IUBMB Life
- Discipline: Biochemistry and Molecular Biology
- Language: English
- Edited by: Angelo Azzi and William J. Whelan

Publication details
- Former name(s): Biochemistry and Molecular Biology International
- History: 1999
- Publisher: John Wiley & Sons (United States)
- Frequency: Monthly
- Open access: After 1 year
- Impact factor: 4.709 (2021)

Standard abbreviations
- ISO 4: IUBMB Life

Indexing
- CODEN: IULIF8
- ISSN: 1521-6543 (print) 1521-6551 (web)

Links
- Journal homepage; Online access;

= IUBMB Life =

IUBMB Life is a peer-reviewed scientific journal of developmental biology that was established in 1999. It is one of four official journals of the IUBMB. The journal is published monthly by John Wiley & Sons.

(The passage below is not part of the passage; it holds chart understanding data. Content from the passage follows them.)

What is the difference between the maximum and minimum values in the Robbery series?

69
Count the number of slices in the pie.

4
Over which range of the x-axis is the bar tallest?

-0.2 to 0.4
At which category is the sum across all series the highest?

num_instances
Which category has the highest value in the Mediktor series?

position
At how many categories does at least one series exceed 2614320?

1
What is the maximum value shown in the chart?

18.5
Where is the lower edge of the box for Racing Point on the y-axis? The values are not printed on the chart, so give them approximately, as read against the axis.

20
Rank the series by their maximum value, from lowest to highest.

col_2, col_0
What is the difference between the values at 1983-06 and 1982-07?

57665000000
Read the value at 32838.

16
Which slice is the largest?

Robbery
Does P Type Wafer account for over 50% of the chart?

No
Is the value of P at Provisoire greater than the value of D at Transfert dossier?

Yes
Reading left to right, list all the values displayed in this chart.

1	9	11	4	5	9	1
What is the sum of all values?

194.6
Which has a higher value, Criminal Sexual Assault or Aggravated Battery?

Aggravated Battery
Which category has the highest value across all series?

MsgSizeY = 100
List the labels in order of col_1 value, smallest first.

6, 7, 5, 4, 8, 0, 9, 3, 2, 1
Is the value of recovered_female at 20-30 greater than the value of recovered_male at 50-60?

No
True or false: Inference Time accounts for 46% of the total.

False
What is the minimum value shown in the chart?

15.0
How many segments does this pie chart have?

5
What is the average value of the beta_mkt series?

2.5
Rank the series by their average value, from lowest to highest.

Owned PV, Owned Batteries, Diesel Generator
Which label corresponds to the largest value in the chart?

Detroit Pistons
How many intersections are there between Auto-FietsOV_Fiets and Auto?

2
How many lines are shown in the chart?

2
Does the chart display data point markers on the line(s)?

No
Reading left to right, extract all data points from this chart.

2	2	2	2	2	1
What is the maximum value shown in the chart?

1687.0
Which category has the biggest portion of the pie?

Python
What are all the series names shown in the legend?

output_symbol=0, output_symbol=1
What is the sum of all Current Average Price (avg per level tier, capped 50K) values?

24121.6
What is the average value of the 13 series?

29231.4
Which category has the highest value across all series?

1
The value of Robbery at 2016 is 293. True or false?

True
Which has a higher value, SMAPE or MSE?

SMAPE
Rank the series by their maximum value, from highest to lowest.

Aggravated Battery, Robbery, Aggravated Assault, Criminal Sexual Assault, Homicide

According to the Journal Citation Reports, the journal has a 2020 impact factor of 3.885, ranking it 147th out of 297 journals in the category "Biochemistry and Molecular Biology" and 121st out of 195 journals in the category "Cell Biology".

== Aims and Scope ==
IUBMB Life is the flagship journal of the International Union of Biochemistry and Molecular Biology and is devoted to the rapid publication of the most novel and significant original research articles, reviews, and hypotheses in the broadly defined fields of biochemistry, molecular biology, cell biology, and molecular medicine. The journal publishes interdisciplinary, basic to translational research and covers all fields in the life science at every level of organization:

Research communications are original research articles that present new findings of unusually high importance, which provide major new functional insights in biology. Critical Reviews are short, concise, and sharply focused reviews of current hot topics in the biological sciences. Critical Reviews and Hypotheses Papers make new specialized areas highly accessible to all scientists and develop novel insights and approaches for future research. Articles that integrate several biological disciplines, or successfully relate basic biology to human pathology or medicine, are especially encouraged.